__Directions for this task__: Which lines of the records below contain the word "chiusura"? Show each one.

>>>

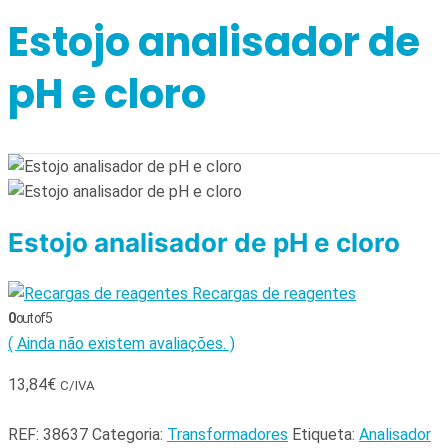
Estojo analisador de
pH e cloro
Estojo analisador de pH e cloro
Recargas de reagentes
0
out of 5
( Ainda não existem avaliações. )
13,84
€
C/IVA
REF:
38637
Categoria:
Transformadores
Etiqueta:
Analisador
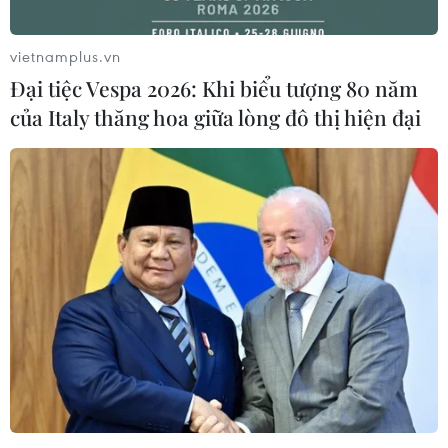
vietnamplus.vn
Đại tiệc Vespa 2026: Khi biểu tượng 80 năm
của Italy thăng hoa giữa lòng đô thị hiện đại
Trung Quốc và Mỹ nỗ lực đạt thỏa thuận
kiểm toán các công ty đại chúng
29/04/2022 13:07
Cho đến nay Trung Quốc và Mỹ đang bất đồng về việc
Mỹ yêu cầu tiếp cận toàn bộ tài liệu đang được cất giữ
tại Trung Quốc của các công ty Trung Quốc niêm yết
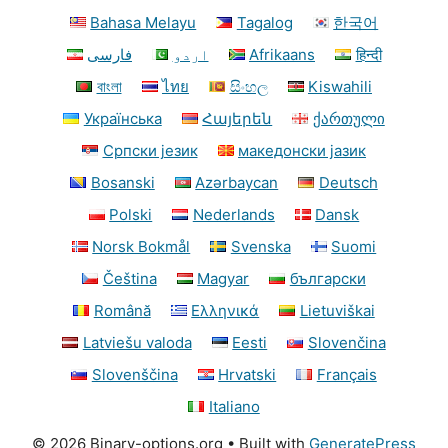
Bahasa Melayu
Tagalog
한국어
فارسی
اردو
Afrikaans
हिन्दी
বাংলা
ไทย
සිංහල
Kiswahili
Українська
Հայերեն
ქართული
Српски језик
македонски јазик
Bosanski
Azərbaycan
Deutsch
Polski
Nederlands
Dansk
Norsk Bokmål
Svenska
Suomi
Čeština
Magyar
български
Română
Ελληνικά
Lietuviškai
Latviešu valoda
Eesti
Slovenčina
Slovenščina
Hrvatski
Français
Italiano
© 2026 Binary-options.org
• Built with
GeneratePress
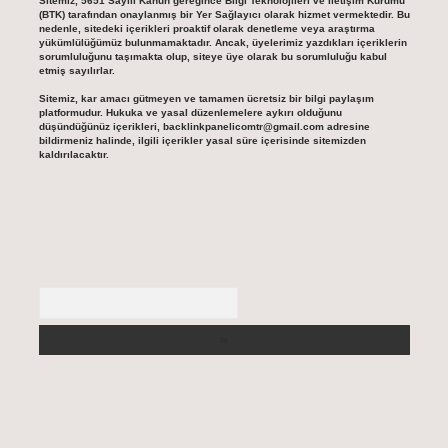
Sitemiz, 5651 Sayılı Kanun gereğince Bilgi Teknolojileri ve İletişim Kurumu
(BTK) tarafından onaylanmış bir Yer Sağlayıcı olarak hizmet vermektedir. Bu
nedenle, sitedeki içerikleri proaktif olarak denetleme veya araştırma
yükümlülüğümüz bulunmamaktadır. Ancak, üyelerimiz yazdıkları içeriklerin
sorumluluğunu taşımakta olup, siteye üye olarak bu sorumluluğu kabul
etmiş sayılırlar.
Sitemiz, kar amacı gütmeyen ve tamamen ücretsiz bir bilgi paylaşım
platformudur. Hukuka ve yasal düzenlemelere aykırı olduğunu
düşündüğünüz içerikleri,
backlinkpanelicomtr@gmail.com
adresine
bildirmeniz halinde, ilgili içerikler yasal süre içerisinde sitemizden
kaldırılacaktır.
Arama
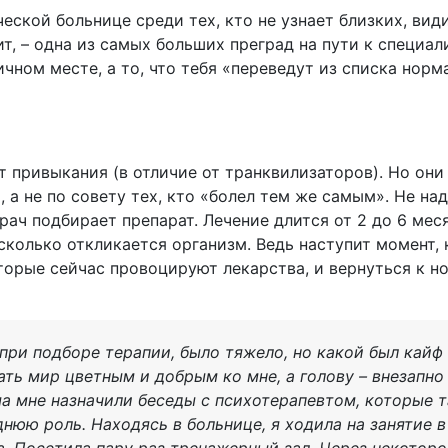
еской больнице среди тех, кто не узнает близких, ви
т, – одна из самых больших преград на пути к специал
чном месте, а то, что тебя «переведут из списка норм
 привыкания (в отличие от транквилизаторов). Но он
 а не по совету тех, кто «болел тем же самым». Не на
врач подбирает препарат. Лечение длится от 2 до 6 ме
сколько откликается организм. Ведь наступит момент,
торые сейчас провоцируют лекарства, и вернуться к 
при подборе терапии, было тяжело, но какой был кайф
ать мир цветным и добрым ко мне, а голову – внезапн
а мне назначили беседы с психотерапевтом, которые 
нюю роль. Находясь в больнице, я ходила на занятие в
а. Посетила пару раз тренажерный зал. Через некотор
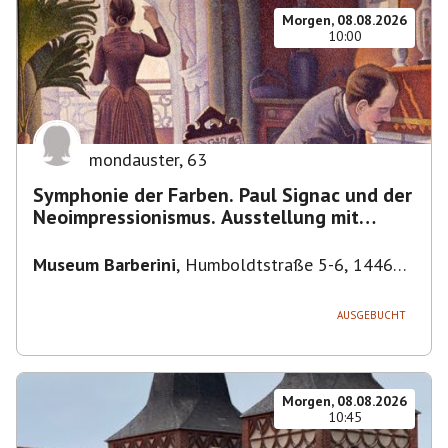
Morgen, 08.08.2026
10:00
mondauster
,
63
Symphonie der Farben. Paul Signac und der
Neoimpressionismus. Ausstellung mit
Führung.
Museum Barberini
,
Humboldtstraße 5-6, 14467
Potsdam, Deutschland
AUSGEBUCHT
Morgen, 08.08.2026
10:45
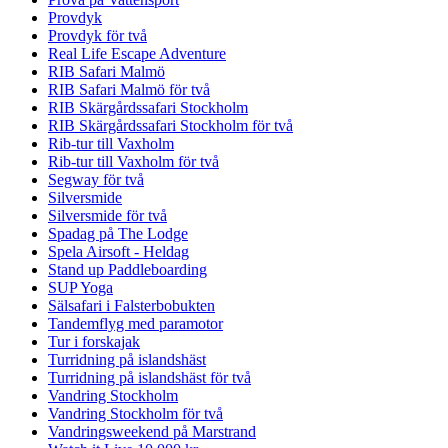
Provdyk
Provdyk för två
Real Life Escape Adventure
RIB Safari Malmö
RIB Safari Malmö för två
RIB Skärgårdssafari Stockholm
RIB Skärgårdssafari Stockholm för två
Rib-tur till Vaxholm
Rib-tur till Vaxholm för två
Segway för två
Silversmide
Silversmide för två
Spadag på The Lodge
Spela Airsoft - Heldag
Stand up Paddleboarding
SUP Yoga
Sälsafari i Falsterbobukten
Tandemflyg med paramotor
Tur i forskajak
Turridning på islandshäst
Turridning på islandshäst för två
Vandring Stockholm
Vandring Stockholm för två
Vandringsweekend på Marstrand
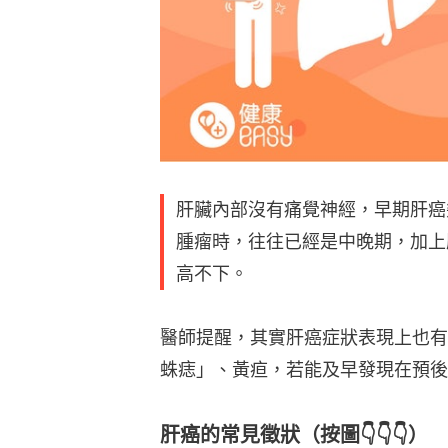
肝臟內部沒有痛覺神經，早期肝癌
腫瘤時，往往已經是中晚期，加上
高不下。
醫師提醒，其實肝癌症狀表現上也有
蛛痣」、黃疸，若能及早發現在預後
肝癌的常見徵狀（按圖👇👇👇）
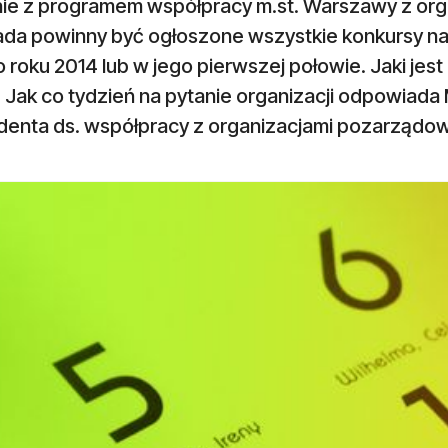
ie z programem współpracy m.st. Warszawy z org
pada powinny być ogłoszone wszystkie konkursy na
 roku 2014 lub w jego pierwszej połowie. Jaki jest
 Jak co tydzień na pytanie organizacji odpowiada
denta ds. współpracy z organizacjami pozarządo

<<<
>>>

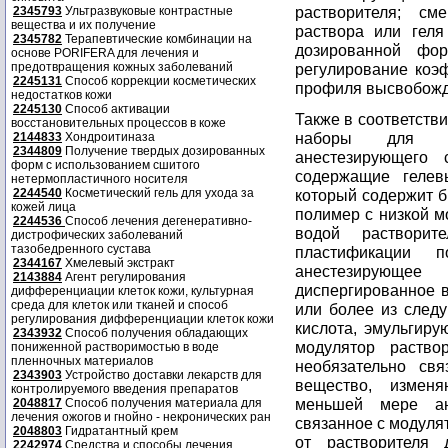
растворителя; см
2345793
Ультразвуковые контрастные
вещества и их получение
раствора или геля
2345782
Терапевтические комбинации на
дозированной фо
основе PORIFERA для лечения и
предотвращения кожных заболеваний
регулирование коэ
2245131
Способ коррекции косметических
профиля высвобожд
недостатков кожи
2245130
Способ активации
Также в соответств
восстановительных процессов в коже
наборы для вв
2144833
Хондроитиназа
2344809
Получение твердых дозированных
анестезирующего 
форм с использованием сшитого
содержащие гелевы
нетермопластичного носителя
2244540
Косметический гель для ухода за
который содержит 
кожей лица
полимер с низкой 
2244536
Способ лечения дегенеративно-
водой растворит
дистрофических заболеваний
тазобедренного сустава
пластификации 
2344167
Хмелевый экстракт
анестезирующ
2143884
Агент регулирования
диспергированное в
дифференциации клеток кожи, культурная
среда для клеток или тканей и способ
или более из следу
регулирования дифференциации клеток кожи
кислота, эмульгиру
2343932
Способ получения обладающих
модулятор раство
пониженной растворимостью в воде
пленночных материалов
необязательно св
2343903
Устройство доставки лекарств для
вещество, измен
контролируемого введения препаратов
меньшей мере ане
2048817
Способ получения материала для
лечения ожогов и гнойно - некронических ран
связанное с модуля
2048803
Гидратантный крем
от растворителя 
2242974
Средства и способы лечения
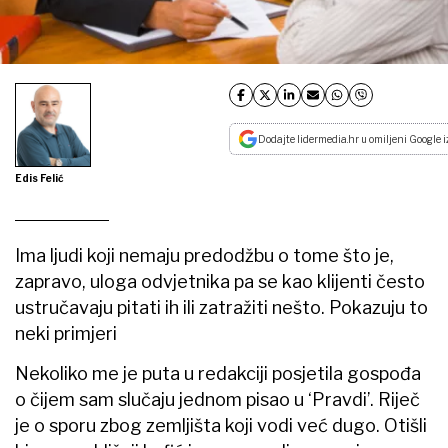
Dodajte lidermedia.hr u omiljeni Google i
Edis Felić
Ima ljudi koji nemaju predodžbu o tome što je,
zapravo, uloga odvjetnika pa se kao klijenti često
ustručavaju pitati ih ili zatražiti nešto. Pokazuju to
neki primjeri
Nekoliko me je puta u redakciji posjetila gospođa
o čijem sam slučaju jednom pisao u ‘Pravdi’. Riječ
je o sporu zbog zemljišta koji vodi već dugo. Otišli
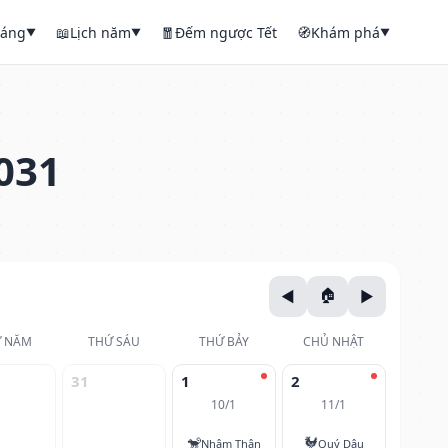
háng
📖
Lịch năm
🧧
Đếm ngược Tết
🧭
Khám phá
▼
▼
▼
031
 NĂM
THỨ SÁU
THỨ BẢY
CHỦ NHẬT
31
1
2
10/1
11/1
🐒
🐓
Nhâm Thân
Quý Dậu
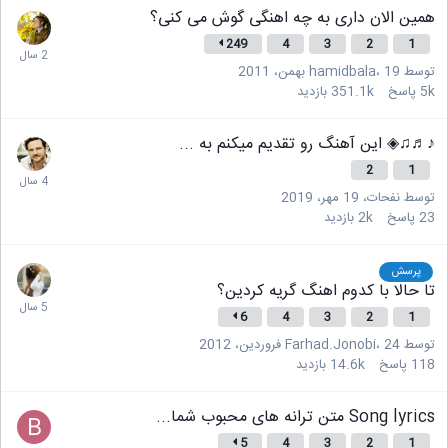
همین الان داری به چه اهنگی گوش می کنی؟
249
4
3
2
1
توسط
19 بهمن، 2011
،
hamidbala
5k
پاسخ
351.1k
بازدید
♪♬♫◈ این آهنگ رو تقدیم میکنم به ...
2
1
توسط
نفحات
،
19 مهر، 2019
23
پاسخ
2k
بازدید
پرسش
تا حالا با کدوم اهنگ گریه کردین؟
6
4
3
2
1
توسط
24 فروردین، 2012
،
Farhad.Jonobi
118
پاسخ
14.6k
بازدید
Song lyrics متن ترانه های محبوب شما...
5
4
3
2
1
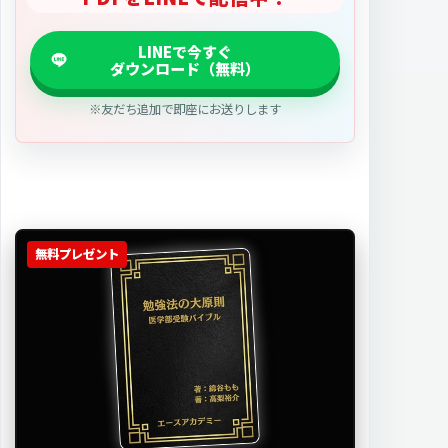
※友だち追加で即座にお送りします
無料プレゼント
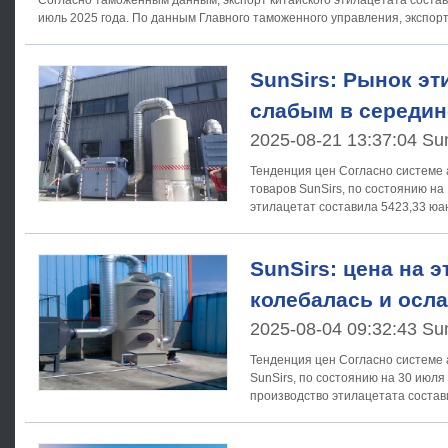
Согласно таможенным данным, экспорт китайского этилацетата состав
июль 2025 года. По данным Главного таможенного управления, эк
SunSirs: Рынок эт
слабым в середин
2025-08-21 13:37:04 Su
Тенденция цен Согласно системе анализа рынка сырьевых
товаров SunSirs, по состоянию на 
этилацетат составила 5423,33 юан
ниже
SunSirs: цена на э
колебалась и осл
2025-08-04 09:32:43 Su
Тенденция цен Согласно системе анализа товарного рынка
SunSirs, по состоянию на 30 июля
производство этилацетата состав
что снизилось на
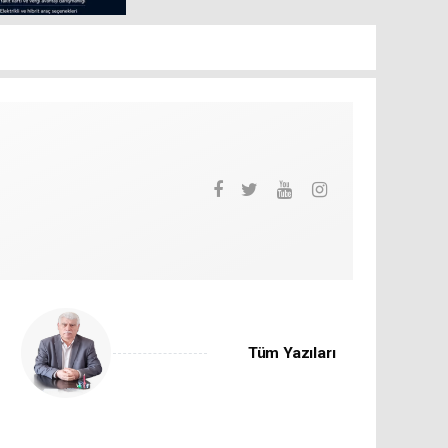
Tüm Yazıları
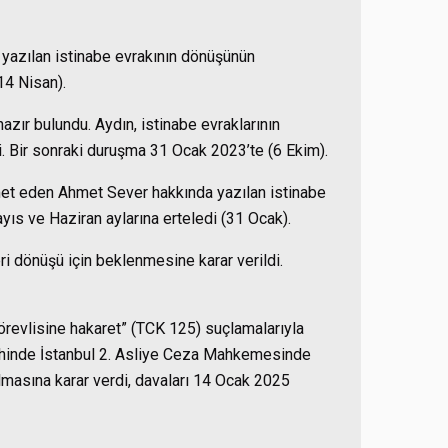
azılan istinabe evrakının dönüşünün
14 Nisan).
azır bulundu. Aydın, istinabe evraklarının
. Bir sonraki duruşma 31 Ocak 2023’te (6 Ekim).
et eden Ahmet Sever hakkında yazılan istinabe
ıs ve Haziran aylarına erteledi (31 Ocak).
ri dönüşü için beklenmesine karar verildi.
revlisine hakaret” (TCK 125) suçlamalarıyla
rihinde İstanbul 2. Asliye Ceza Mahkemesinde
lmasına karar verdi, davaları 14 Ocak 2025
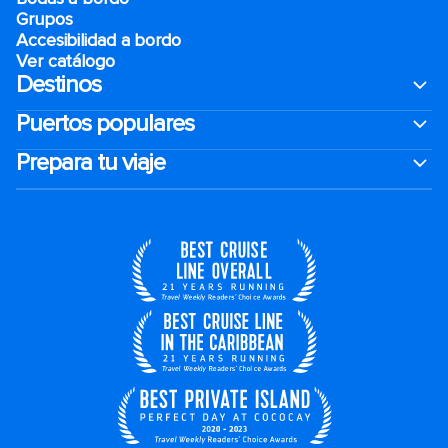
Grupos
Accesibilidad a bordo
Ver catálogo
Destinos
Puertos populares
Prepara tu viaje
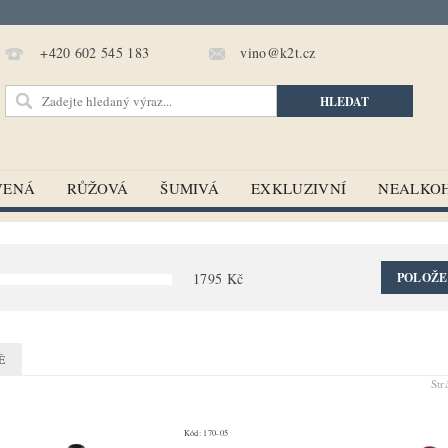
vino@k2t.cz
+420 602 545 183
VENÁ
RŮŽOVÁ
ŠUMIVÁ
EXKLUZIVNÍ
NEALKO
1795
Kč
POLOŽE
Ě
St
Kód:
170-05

<<<
>>>

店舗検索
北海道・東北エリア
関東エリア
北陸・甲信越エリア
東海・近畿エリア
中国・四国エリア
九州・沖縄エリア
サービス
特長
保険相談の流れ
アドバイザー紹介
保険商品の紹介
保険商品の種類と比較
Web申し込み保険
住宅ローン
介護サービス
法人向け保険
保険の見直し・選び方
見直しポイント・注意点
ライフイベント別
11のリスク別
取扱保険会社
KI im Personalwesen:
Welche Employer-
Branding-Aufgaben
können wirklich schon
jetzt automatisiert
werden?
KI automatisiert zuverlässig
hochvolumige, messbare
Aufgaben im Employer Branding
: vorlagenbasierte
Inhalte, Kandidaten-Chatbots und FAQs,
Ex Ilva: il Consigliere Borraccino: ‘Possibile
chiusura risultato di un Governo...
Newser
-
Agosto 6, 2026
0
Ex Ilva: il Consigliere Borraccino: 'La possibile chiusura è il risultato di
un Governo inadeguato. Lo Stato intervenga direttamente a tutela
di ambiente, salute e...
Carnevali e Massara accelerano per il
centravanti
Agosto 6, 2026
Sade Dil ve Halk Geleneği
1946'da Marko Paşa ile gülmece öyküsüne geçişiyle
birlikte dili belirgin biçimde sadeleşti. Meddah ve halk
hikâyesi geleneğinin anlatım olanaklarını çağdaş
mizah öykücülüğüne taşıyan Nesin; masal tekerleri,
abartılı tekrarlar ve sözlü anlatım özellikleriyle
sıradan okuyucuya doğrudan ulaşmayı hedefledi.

<<<

__Answer__:
chiusura risultato di un Governo...
Ex Ilva: il Consigliere Borraccino: 'La possibile chiusura è il risultato di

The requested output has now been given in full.